2
votes

I'm trying to speed up my code to perform some numerical calculations where I need to multiply 3 matrices with an array. The structure of the problem is the following:

  • The array as a shape of (N, 10)
  • The first matrix is constant along the dynamic dimension of the array and has a shape of (10, 10)
  • The other two matrices vary along the first dimension of the array and have a (N, 10, 10) shape
  • The result of the calculation should be an array with (N, shape)

I've implemented a solution using for loops that is working, but I'd like to have a better performance so I'm trying to use the numpy functions. I've tried using numpy.tensordot but when multiplying the dynamic matrices with the array I get a shape of (N, 10, N) instead of (N, 10)

My for loop is the following:

res = np.zeros(temp_rho.shape, dtype=np.complex128)
for i in range(temp_rho.shape[0]):
    res[i] = np.dot(self.constMatrix, temp_rho[i])  
    res[i] += np.dot(self.dinMat1[i], temp_rho[i])
    res[i] += np.dot(self.dinMat2[i], np.conj(temp_rho[i]))
#temp_rho.shape = (N, 10)
#res.shape = (N, 10)
#self.constMatrix.shape = (10, 10)
#self.dinMat1.shape = (N, 10, 10)
#self.dinMat2.shape = (N, 10, 10)

How should this code be implemented dot products of numpy, returning the correct dimensions?

1

1 Answers

2
votes

Here's an approach using a combination of np.dot and np.einsum -

parte1 = constMatrix.dot(temp_rho.T).T
parte2 = np.einsum('ijk,ik->ij',dinMat1, temp_rho)
parte3 = np.einsum('ijk,ik->ij',dinMat2, np.conj(temp_rho))
out = parte1 + parte2 + parte3

Alternative way to get parte1 would be with np.tensordot -

parte1 = np.tensordot(temp_rho, constMatrix, axes=([1],[1]))

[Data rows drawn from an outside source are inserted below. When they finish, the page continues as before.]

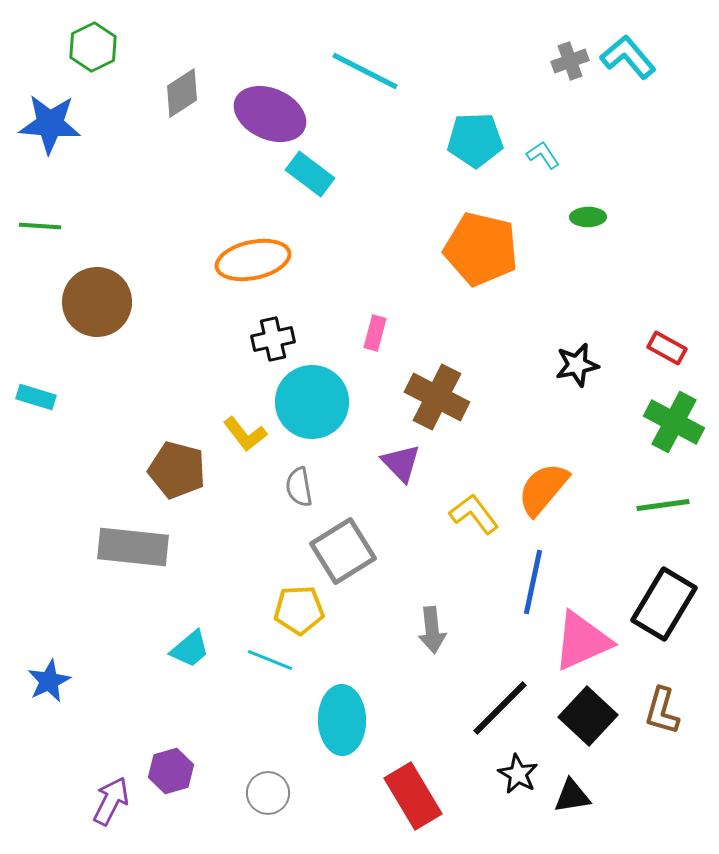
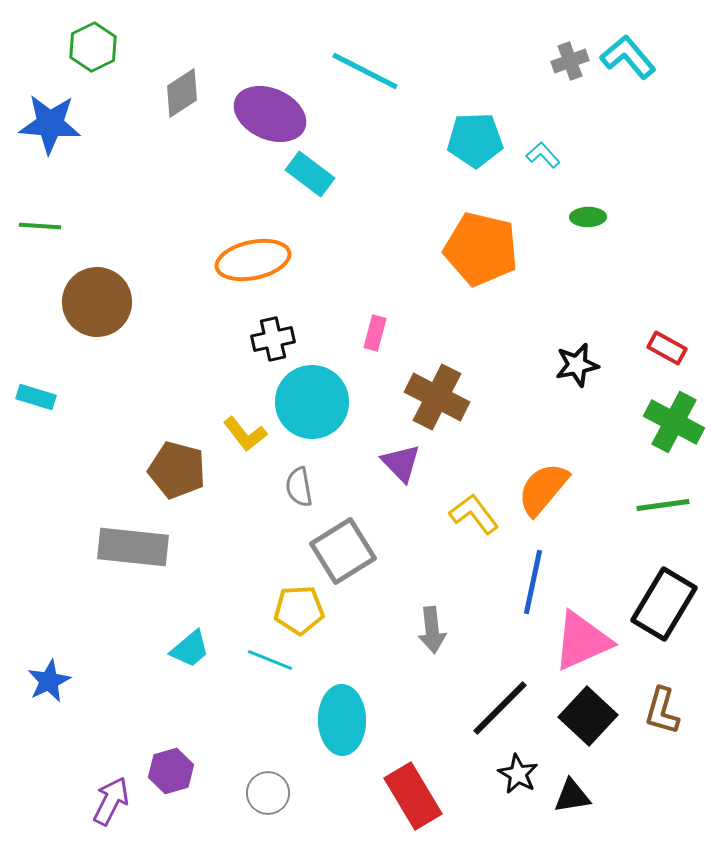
cyan L-shape at (543, 155): rotated 8 degrees counterclockwise
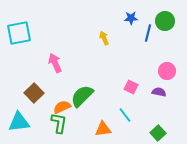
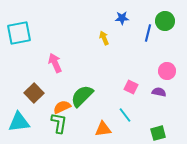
blue star: moved 9 px left
green square: rotated 28 degrees clockwise
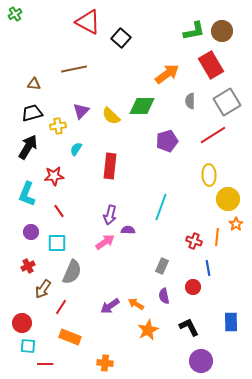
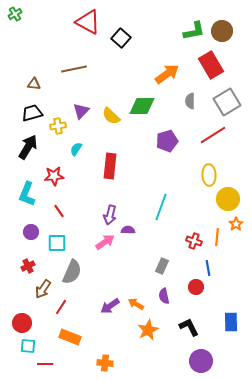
red circle at (193, 287): moved 3 px right
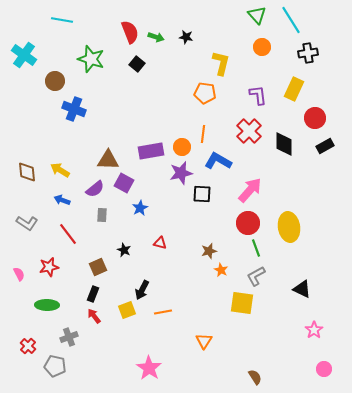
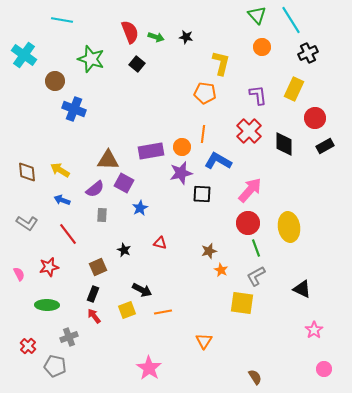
black cross at (308, 53): rotated 18 degrees counterclockwise
black arrow at (142, 290): rotated 90 degrees counterclockwise
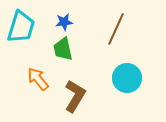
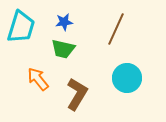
green trapezoid: rotated 65 degrees counterclockwise
brown L-shape: moved 2 px right, 2 px up
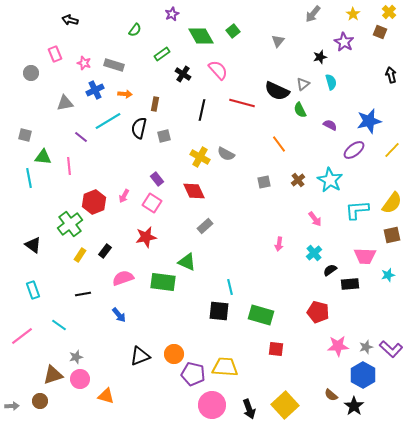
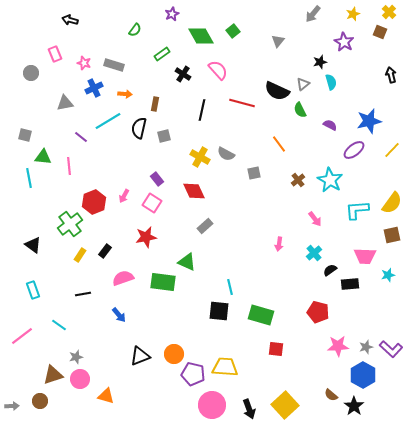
yellow star at (353, 14): rotated 16 degrees clockwise
black star at (320, 57): moved 5 px down
blue cross at (95, 90): moved 1 px left, 2 px up
gray square at (264, 182): moved 10 px left, 9 px up
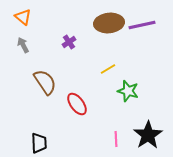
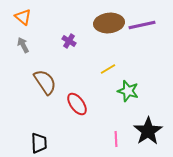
purple cross: moved 1 px up; rotated 24 degrees counterclockwise
black star: moved 4 px up
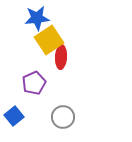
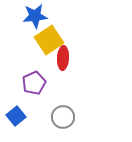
blue star: moved 2 px left, 2 px up
red ellipse: moved 2 px right, 1 px down
blue square: moved 2 px right
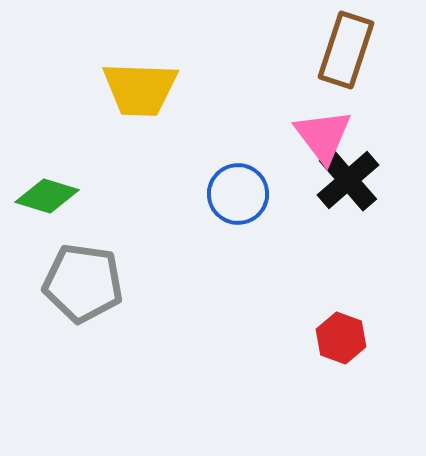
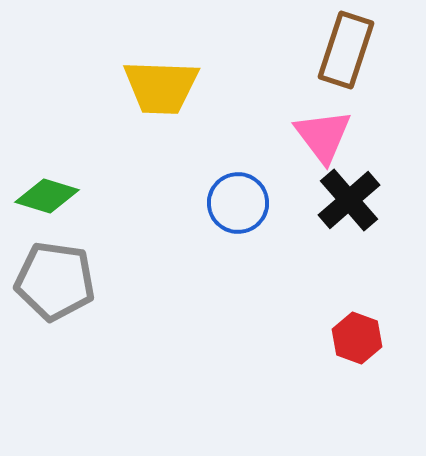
yellow trapezoid: moved 21 px right, 2 px up
black cross: moved 1 px right, 20 px down
blue circle: moved 9 px down
gray pentagon: moved 28 px left, 2 px up
red hexagon: moved 16 px right
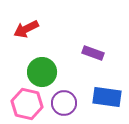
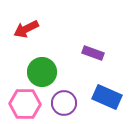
blue rectangle: rotated 16 degrees clockwise
pink hexagon: moved 2 px left; rotated 12 degrees counterclockwise
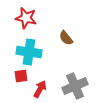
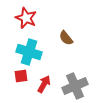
red star: rotated 10 degrees clockwise
cyan cross: rotated 10 degrees clockwise
red arrow: moved 4 px right, 5 px up
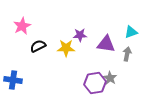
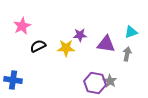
gray star: moved 3 px down
purple hexagon: rotated 20 degrees clockwise
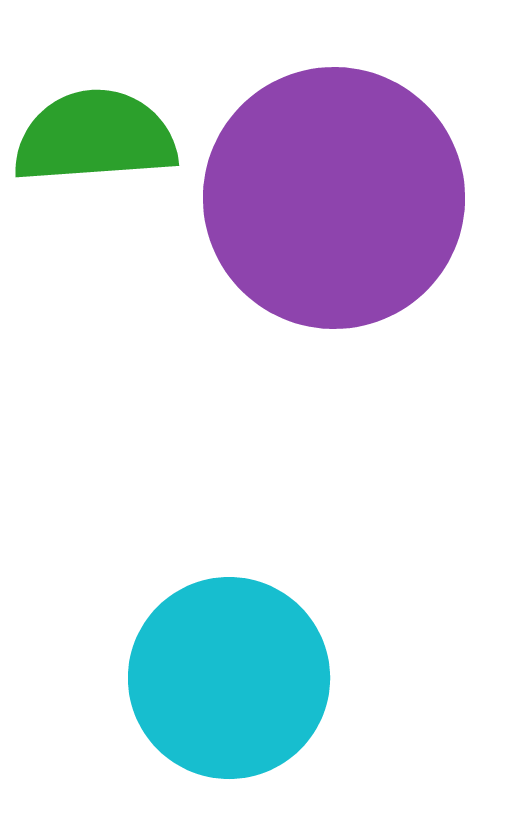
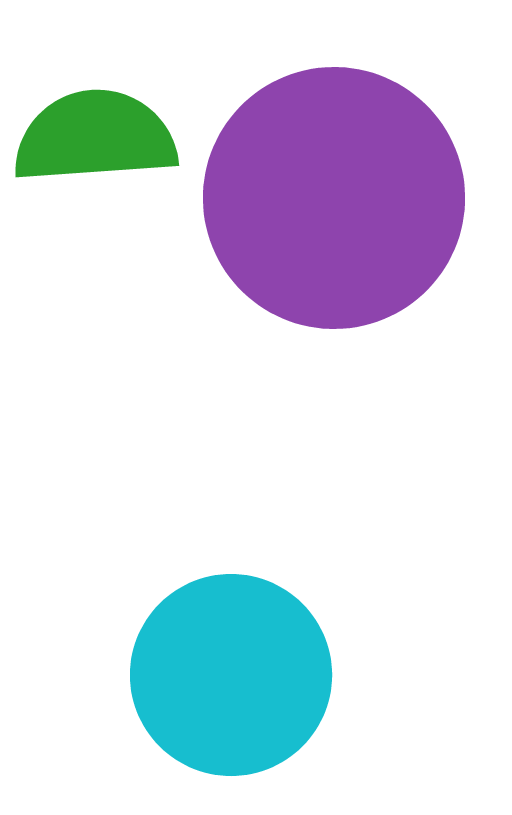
cyan circle: moved 2 px right, 3 px up
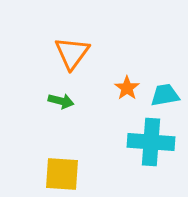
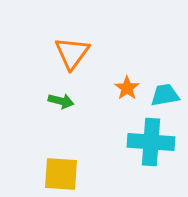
yellow square: moved 1 px left
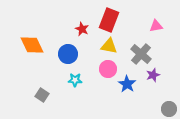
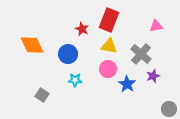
purple star: moved 1 px down
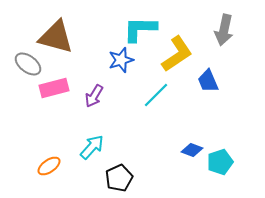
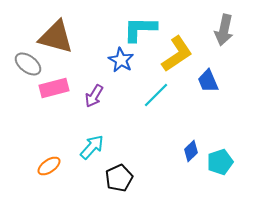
blue star: rotated 25 degrees counterclockwise
blue diamond: moved 1 px left, 1 px down; rotated 65 degrees counterclockwise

Why doesn't numpy.tensordot work for the later two sum-reductions?

Well, we need to keep the first axis between dinMat1/dinMat2 aligned against the first axis of temp_rho/np.conj(temp_rho), which isn't possible with tensordot as the axes that are not sum-reduced are elementwise multiplied along two separate axes. Therefore, when used with np.tensordot, we would end up with two axes of length N corresponding to the first axis each from the two inputs.